Your goal – From the line holding "Mateusz Banasiuk pokazał swój" through the line holding "настоящего Федерального закона, при наличии" below, write out every line exactly; include both of those lines and drop the pictures.

Data provided –
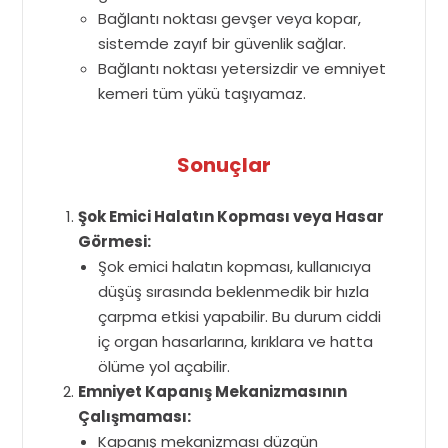
Bağlantı noktası gevşer veya kopar,
sistemde zayıf bir güvenlik sağlar.
Bağlantı noktası yetersizdir ve emniyet
kemeri tüm yükü taşıyamaz.
Sonuçlar
Şok Emici Halatın Kopması veya Hasar
Görmesi:
Şok emici halatın kopması, kullanıcıya
düşüş sırasında beklenmedik bir hızla
çarpma etkisi yapabilir. Bu durum ciddi
iç organ hasarlarına, kırıklara ve hatta
ölüme yol açabilir.
Emniyet Kapanış Mekanizmasının
Çalışmaması:
Kapanış mekanizması düzgün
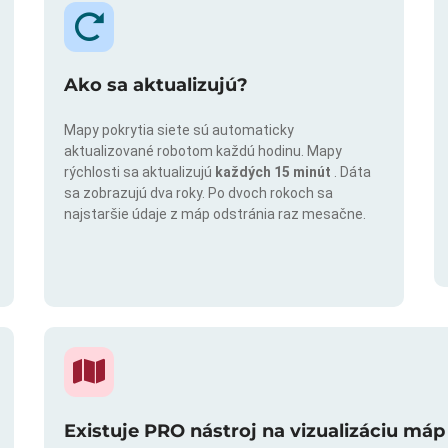
Ako sa aktualizujú?
Mapy pokrytia siete sú automaticky
aktualizované robotom každú hodinu. Mapy
rýchlosti sa aktualizujú
každých 15 minút
. Dáta
sa zobrazujú dva roky. Po dvoch rokoch sa
najstaršie údaje z máp odstránia raz mesačne.
Existuje PRO nástroj na vizualizáciu máp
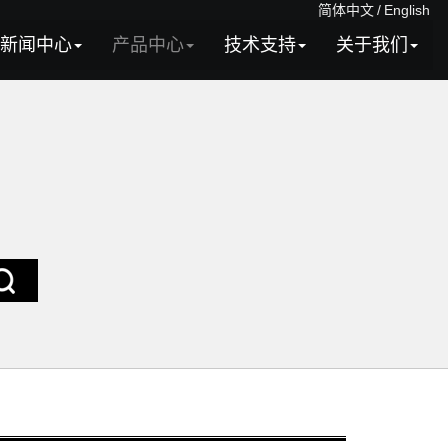
简体中文
/
English
新闻中心
产品中心
技术支持
关于我们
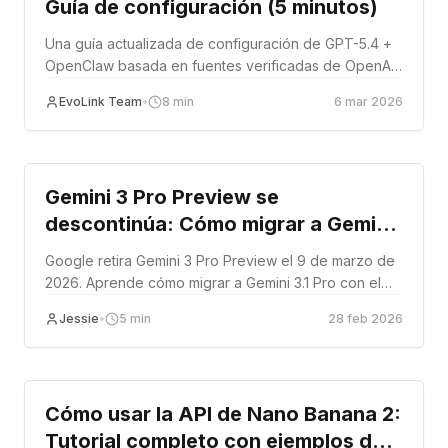
Guía de configuración (5 minutos)
Una guía actualizada de configuración de GPT-5.4 +
OpenClaw basada en fuentes verificadas de OpenAI
y OpenClaw.
EvoLink Team
•
8
min
6 mar 2026
Tutorial
Gemini 3 Pro Preview se
descontinúa: Cómo migrar a Gemini
3.1 Pro antes del 9 de marzo
Google retira Gemini 3 Pro Preview el 9 de marzo de
2026. Aprende cómo migrar a Gemini 3.1 Pro con el
mínimo esfuerzo: cadena de modelo actualizada,
Jessie
•
5
min
28 feb 2026
parámetro thinking_level y precios hasta un 74% más
baratos con EvoLink.
Tutorial
Cómo usar la API de Nano Banana 2:
Tutorial completo con ejemplos de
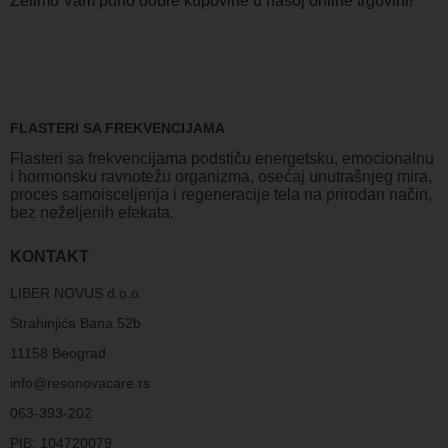
Želimo Vam puno dobre kupovine u našoj online trgovini!
FLASTERI SA FREKVENCIJAMA
Flasteri sa frekvencijama podstiču energetsku, emocionalnu
i hormonsku ravnotežu organizma, osećaj unutrašnjeg mira,
proces samoisceljenja i regeneracije tela na prirodan način,
bez neželjenih efekata.
KONTAKT
LIBER NOVUS d.o.o.
Strahinjića Bana 52b
11158 Beograd
info@resonovacare.rs
063-393-202
PIB: 104720079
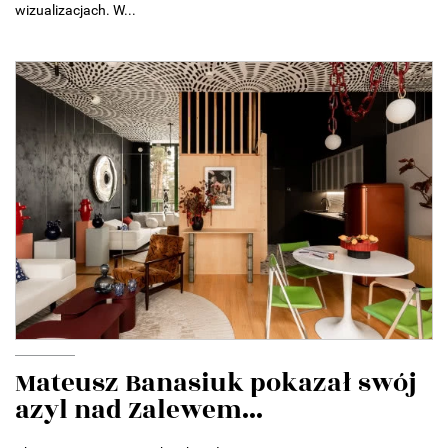
wizualizacjach. W...
Mateusz Banasiuk pokazał swój
azyl nad Zalewem...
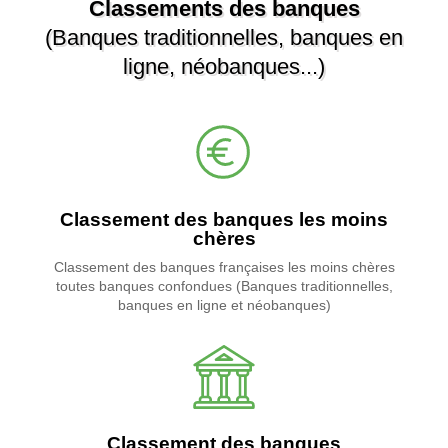
Classements des banques
(Banques traditionnelles, banques en
ligne, néobanques...)
Classement des banques les moins
chères
Classement des banques françaises les moins chères
toutes banques confondues (Banques traditionnelles,
banques en ligne et néobanques)
Classement des banques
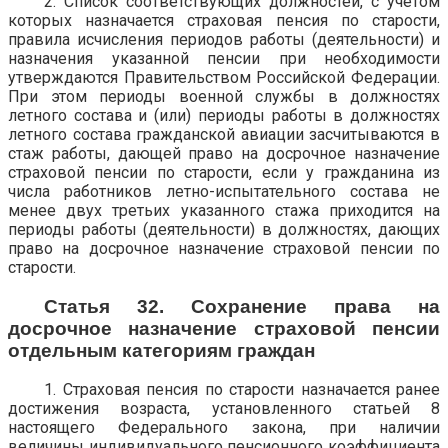
2. Список соответствующих должностей, с учетом
которых назначается страховая пенсия по старости,
правила исчисления периодов работы (деятельности) и
назначения указанной пенсии при необходимости
утверждаются Правительством Российской Федерации.
При этом периоды военной службы в должностях
летного состава и (или) периоды работы в должностях
летного состава гражданской авиации засчитываются в
стаж работы, дающей право на досрочное назначение
страховой пенсии по старости, если у гражданина из
числа работников летно-испытательного состава не
менее двух третьих указанного стажа приходится на
периоды работы (деятельности) в должностях, дающих
право на досрочное назначение страховой пенсии по
старости.
Статья 32. Сохранение права на
досрочное назначение страховой пенсии
отдельным категориям граждан
1. Страховая пенсия по старости назначается ранее
достижения возраста, установленного статьей 8
настоящего Федерального закона, при наличии
величины индивидуального пенсионного коэффициента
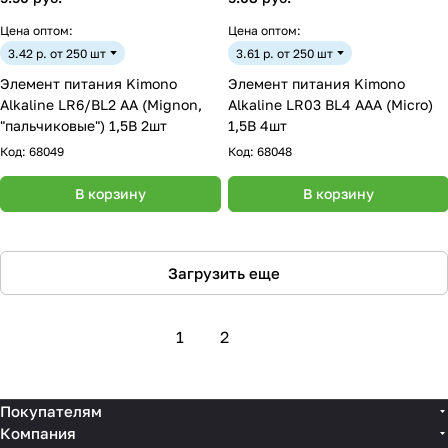
Цена оптом:
Цена оптом:
3.42 р. от 250 шт
3.61 р. от 250 шт
Элемент питания Kimono
Элемент питания Kimono
Alkaline LR6/BL2 АА (Mignon,
Alkaline LR03 BL4 ААА (Micro)
"пальчиковые") 1,5В 2шт
1,5В 4шт
Код:
68049
Код:
68048
В корзину
В корзину
Загрузить еще
1
2
Покупателям
Компания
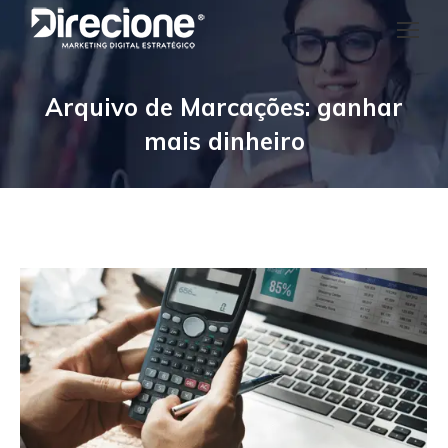
Arquivo de Marcações:
ganhar
mais dinheiro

Result –
Mateusz Banasiuk pokazał swój
azyl nad Zalewem...
Classements des banques
(Banques traditionnelles, banques en
ligne, néobanques...)
Classement des banques les moins
chères
Classement des banques françaises les moins chères
toutes banques confondues (Banques traditionnelles,
banques en ligne et néobanques)
Classement des banques
2. Список соответствующих должностей, с учетом
которых назначается страховая пенсия по старости,
правила исчисления периодов работы (деятельности) и
назначения указанной пенсии при необходимости
утверждаются Правительством Российской Федерации.
При этом периоды военной службы в должностях
летного состава и (или) периоды работы в должностях
летного состава гражданской авиации засчитываются в
стаж работы, дающей право на досрочное назначение
страховой пенсии по старости, если у гражданина из
числа работников летно-испытательного состава не
менее двух третьих указанного стажа приходится на
периоды работы (деятельности) в должностях, дающих
право на досрочное назначение страховой пенсии по
старости.
Статья 32. Сохранение права на
досрочное назначение страховой пенсии
отдельным категориям граждан
1. Страховая пенсия по старости назначается ранее
достижения возраста, установленного статьей 8
настоящего Федерального закона, при наличии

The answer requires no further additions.